After completing the investigation the police concluded that there were no less than thirty eight victims who either saw or heard this attack. The police also stressed that had someone made a phone call, from the safety of their home, when the first attack had taken place Kitty might still be alive. Instead her attacker was given three chances within a thirty five minute span to kill his victim and he ultimately succeeded. The Kitty Genovese murder has gone down in history as well as in psychology. In 1968, four years after the gruesome murder of Kitty Genovese, a study produced results which were coined "Genovese Syndrome" or the bystander effect. This study found that the more people that were present the less likely there were to help a person in distress. They say the reasoning for the bystander effect is the diffusion of responsibility; since other people are present there is less pressure on them to take action; and a need to behave in a socially acceptable manner; because no one else is taking action they perceive it to be unnecessary or inappropriate.

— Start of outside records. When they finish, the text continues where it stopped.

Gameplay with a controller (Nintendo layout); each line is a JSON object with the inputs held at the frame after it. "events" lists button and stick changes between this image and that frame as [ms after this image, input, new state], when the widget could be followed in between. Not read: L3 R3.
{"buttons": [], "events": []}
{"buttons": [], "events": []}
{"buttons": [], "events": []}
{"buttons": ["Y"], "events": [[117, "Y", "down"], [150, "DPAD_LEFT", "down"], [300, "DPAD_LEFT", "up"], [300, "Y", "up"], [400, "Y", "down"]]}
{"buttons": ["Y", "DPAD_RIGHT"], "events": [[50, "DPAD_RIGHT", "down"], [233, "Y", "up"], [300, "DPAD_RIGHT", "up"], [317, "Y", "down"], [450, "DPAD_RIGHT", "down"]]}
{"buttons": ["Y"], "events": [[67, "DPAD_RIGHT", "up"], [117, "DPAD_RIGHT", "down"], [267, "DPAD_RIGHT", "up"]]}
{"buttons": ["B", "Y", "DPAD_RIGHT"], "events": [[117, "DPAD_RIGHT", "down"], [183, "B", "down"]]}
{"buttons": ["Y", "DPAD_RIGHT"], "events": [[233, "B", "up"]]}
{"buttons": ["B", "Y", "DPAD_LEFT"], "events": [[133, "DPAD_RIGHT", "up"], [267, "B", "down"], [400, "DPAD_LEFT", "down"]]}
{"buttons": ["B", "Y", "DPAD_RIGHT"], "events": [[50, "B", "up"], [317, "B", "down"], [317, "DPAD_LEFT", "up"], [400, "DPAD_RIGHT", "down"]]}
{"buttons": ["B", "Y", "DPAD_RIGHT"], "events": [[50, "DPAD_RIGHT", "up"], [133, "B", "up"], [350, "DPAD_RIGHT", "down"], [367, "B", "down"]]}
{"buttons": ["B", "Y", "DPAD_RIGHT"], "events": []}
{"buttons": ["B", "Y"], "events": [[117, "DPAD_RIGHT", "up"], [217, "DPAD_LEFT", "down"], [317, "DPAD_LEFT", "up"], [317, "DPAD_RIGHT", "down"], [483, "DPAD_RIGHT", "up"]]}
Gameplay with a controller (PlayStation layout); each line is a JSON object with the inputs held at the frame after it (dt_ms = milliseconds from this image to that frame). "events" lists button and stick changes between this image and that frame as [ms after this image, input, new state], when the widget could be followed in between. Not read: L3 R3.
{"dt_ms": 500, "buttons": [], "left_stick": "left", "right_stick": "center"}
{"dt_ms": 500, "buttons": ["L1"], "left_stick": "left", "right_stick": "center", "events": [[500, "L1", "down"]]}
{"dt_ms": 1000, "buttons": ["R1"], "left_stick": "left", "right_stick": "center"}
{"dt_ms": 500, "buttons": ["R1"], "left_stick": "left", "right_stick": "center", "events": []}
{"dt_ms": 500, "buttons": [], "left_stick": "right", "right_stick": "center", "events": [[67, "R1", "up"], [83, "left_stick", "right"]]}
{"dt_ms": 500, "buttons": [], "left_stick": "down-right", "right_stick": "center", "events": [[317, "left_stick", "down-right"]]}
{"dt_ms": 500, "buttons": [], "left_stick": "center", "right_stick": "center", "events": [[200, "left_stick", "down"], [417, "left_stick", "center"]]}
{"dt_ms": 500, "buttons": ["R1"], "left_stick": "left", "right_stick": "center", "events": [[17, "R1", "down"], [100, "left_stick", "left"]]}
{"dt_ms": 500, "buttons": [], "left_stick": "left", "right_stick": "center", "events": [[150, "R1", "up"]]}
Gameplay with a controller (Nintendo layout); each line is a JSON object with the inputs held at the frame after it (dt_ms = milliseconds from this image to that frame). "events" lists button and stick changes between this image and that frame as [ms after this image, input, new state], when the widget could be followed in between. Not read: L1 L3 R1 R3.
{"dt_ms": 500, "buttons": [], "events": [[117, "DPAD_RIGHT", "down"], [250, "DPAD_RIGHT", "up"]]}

Some things never change. Just last week, a little over 46 years later, a man was stabbed to death in Queens, New York, in broad daylight. As the man approached a woman being attacked, the attacker turned and stabbed him. Shortly after, the woman and attacker took off running in different directions as the man collapsed face down. As seen on a surveillance camera, it was not more than a couple minutes after his collapse that a steady stream of people began walking past him without helping. One man took a picture of him on his cell phone, while another shook him as if to wake him up. But the man lay there dying, in a pool of his blood, for nearly an hour and a half before authorities were notified and arrived on the scene. At this point it was too little, too late.
I am amazed and saddened by people's indifference. I could not imagine walking past someone who lay there dying, in a pool of blood, and not helping them or calling for help. What is this world coming to?

After reading your story, I was amazed. In this day an age, where you don't have to run to a pay phone and almost everyone has a cell phone on the, and no one called the cops or an ambulance for this man. What were this people thinking that pasted him? What did the man who shook him think?